DOCUMENT TEXT:
* * * *
It probably needs to be put into context because the social media reaction which has lit a fire under newsrooms in New Zealand, Ireland and the United Kingdom wasn't, from where I was sitting, a fair reflection of what happened. The hints at an implied threat, in particular, are out of line.
Question, from Newshub's Andrew Gourdie to Read: "Steve mentioned before that 'we needed to get hungry and desperate before it gets too late'; from your point of view and the players' point of view, I suppose, did the players turn up with the right attitude tonight?"
Read talked about how hard his team worked to stay in the game after conceding early. How they hung in there and tried everything to no avail. He finished: "It's pretty gutting. When it doesn't go your way it's a hard thing to take. I know that we're all hurting."
And here's Hansen: "I'd just like to clear that up too because I think that's a pretty disrespectful question to suggest the All Blacks turned up not being hungry. They're desperate to win the game. Because I've asked them at halftime to get hungrier doesn't mean to say they didn't turn up to be hungry. There's a big difference and if you want to spend some time outside I'll give you a rugby education on that one.
"But to turn up and say an All Blacks team turns up to a semifinal of a Rugby World Cup with the amount of ability and history that it has behind it… if that's not hungry - that's a pretty average question, I reckon."
It wasn't Hansen's finest moment, as he may admit on reflection.
But he appeared genuinely concerned for Read and it was a defence of his skipper as much as anything.
* * * *
EXERCISE TASKS:
A. Rewrite the press-conference account starting with "Read talked about" and going on through "on that one.", changing "gutting" to "devastating".
B. Using the press-conference account, mark each statement yes or no and quote the words that decide it: (i) Andrew Gourdie directed his question to Read. (ii) Read's team conceded late in the game. (iii) Hansen said he asked the players at halftime to get hungrier.
C. Which countries' newsrooms does the press-conference account name?
* * * *
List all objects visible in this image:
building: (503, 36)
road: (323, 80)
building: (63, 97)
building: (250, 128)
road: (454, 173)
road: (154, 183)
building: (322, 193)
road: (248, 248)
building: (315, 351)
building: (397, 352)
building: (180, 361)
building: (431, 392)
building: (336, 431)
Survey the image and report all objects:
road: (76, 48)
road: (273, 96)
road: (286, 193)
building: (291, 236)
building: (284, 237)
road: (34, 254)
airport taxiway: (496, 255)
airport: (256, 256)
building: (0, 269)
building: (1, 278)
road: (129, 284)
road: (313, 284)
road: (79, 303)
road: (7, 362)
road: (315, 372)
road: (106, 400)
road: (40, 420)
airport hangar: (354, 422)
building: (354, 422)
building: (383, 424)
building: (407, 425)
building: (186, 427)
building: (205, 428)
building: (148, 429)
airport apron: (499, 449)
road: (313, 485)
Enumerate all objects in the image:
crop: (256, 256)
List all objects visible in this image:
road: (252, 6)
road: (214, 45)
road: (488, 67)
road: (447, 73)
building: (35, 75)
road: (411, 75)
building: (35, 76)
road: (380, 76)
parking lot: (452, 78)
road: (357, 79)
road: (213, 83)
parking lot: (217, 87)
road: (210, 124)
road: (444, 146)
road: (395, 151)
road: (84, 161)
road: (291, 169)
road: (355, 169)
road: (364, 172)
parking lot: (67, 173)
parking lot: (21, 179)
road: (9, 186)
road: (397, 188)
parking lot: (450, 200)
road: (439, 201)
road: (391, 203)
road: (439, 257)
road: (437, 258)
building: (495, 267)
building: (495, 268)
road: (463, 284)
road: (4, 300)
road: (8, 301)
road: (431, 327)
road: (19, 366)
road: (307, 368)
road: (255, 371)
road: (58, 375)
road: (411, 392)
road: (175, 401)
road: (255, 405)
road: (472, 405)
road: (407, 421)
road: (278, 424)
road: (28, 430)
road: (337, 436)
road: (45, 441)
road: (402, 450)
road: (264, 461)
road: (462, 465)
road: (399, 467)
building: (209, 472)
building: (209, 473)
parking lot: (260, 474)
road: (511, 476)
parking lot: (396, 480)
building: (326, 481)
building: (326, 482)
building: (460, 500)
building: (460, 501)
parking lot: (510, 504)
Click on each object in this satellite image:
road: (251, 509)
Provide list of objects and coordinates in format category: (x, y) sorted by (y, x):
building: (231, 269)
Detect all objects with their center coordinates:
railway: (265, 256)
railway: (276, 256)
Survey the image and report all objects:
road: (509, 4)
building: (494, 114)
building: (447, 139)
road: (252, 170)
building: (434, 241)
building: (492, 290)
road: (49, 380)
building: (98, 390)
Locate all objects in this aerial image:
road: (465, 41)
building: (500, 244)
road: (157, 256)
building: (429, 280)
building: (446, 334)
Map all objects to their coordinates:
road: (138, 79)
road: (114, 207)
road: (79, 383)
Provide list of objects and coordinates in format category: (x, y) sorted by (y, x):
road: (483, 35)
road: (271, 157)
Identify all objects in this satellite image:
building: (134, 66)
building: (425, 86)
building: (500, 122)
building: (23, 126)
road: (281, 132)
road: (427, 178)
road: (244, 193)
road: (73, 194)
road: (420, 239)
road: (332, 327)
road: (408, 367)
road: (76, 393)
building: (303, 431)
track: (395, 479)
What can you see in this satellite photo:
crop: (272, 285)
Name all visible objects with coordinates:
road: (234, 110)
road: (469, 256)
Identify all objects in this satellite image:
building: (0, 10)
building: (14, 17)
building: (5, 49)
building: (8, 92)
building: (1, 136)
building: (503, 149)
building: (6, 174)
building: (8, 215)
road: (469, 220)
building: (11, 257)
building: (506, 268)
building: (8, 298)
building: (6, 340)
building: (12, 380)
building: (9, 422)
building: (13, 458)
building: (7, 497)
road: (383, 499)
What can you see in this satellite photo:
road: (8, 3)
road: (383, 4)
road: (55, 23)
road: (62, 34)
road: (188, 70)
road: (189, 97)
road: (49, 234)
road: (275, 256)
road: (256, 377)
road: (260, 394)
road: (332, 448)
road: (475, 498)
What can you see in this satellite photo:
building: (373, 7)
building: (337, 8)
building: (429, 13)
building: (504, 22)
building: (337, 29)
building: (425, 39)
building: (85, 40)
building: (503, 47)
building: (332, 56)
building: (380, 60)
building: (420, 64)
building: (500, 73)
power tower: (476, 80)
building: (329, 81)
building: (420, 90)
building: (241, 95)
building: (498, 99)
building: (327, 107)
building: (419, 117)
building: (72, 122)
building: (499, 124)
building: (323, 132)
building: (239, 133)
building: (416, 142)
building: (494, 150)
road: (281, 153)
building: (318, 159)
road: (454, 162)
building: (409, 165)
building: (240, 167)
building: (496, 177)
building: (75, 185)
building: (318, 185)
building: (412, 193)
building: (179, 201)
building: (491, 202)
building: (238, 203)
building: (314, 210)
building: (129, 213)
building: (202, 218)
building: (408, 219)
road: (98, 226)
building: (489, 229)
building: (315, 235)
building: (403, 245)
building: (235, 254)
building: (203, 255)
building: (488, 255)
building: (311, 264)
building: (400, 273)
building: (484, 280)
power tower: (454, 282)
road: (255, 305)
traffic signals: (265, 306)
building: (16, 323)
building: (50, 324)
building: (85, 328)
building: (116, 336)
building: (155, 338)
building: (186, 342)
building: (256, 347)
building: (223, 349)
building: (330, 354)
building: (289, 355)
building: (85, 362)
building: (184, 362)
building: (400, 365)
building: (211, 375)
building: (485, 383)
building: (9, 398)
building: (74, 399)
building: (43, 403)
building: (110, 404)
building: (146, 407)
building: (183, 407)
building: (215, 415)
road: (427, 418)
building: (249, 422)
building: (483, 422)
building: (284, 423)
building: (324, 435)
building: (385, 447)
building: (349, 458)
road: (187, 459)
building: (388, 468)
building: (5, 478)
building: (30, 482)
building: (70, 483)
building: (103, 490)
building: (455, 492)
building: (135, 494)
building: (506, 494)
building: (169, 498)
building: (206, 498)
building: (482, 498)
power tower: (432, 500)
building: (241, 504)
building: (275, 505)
* * * *
EXPECTED RESULTS:
A.
Read talked about how hard his team worked to stay in the game after conceding early. How they hung in there and tried everything to no avail. He finished: "It's pretty devastating. When it doesn't go your way it's a hard thing to take. I know that we're all hurting."
And here's Hansen: "I'd just like to clear that up too because I think that's a pretty disrespectful question to suggest the All Blacks turned up not being hungry. They're desperate to win the game. Because I've asked them at halftime to get hungrier doesn't mean to say they didn't turn up to be hungry. There's a big difference and if you want to spend some time outside I'll give you a rugby education on that one.

B.
(i) Yes: "Question, from Newshub's Andrew Gourdie to Read"
(ii) No: "after conceding early"
(iii) Yes: "Because I've asked them at halftime to get hungrier"

C. New Zealand, Ireland, the United Kingdom